THe NAT IP will not be bound to any interface at all.There is a reason major vendors have been doing inside and outside NAT
for ages now. That pf cannot do that is bad and a design problem there.
The "commit Theo calls me insane for" moves into the direction of
fixing that but when I talked to OpenBSD people at EuroBSDCon they said
something along the lines of "it's not entirely there yet and still
disabled because there are a few things that would work entirely as
expected".There is abosultely no need to change the IP stack to accomplish that.
If you want to do it with pf + enc + NAT you can actually do that even
without patches but a bad ugly not to publish hack, that you will most
likely only want to do if you control all endpoints:
you add two policies: one with your internal network and one with your
NAT IP on both sides. racoon , configured correctly, will negotiate the
SA and share it for the tunnel endpoints for both policies.

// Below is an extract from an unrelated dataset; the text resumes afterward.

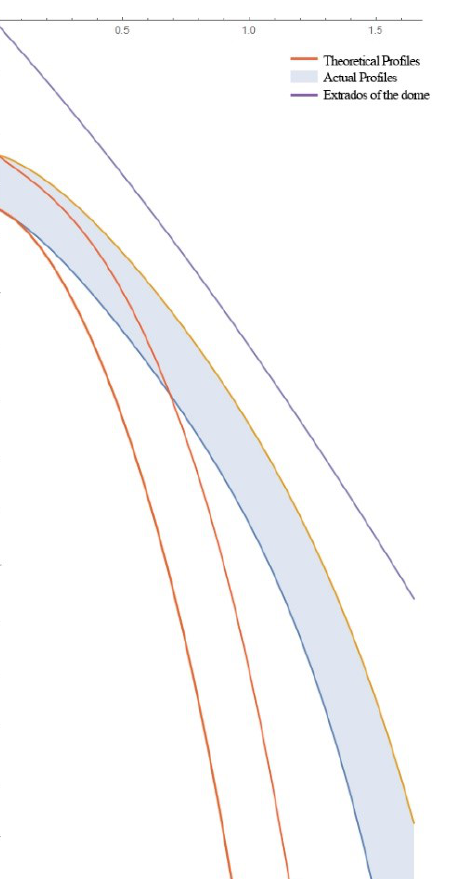
∘ ); (b) solution obtained for φ ∘ . 0 = 41.27 1 = 73.37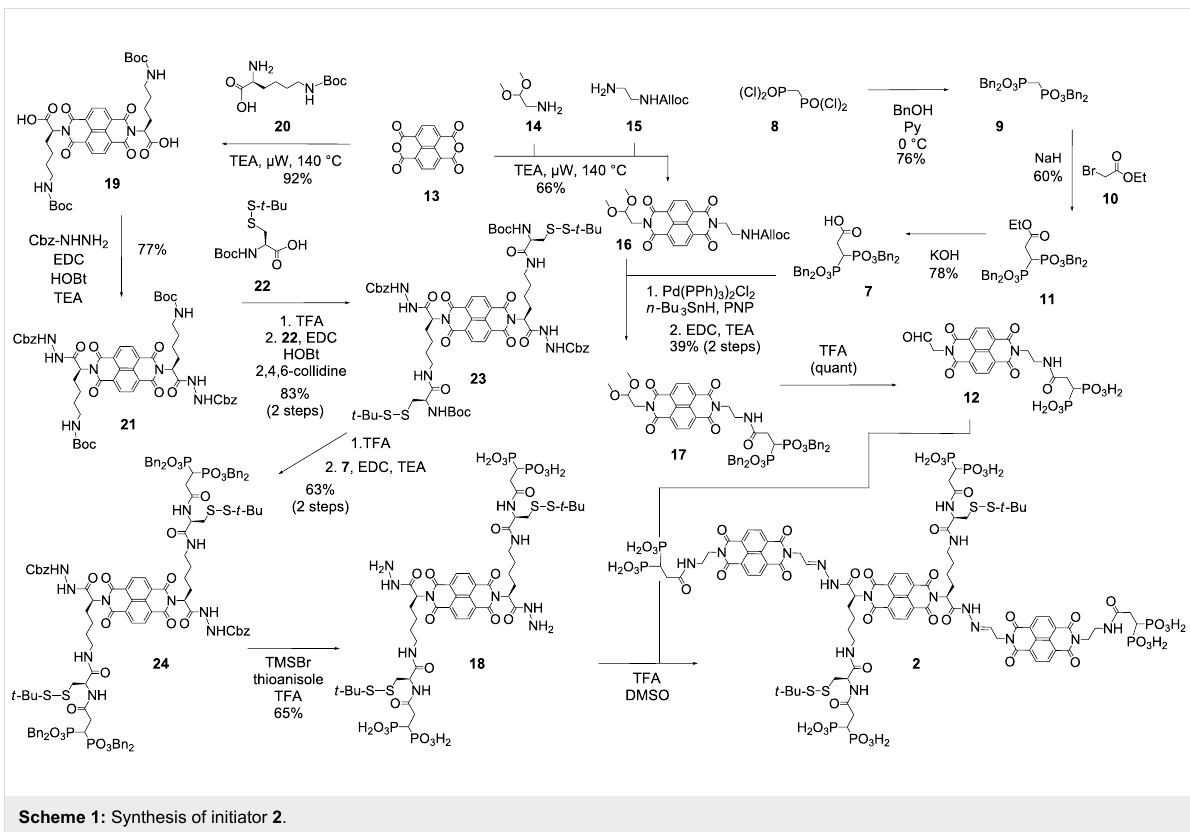
molecular n/p-heterojunctions with oriented multicomponent/ color antiparallel redox gradients [2,3]. With n/p contact areas maximized down to the molecular level, photoinduced charge separation (i.e., charge generation) should be as favorable as directional charge translocation (i.e., charge separation) along redox gradients in the molecular channels. With photosystem 1 , these high expectations could finally be tested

The remote destination will never see a packet with a src of your
internal IPs but it will have a policy for it - else negotiation would
fail. You may need to assure that no packets travel your way with the
1st, internal, policy in the firewall.What I see with the OpenBSD change is that their hack does nothing but
get rid of the 1st policy for the internal network on the peer. Not
sure if they still need it locally or if they hacked the stack for
that; from what I see FreeBSD would have to do that./bz
-
@cmb:
For now that's only possible if you separate the NAT and IPsec to two separate systems, which a lot of people do. One system can do NAT, another IPsec. The underlying OS can't support anything else.
Could anyone explain to me how this works?
-
Does anyone know of another open source firewall that can do this? I know Endian can(that is what I'm currently using to make this work), but honestly I can't stand it so I'm looking for a different one.
Also if anyone is curious, my idea is to use pfsense as my main firewall then setup endian or something else as a virtual server to handle the nat and ipsec. So in pfsense I will have a static route for the vpn endpoint route to the endian firewall which will then nat the traffic and send over the vpn. This way I don't have to add any extra hardware or interfaces in my current setup.(if that made sense, it is more difficult to explain than I thought)
-
My idea did not work, endian doesn't play nice when it's not the main firewall.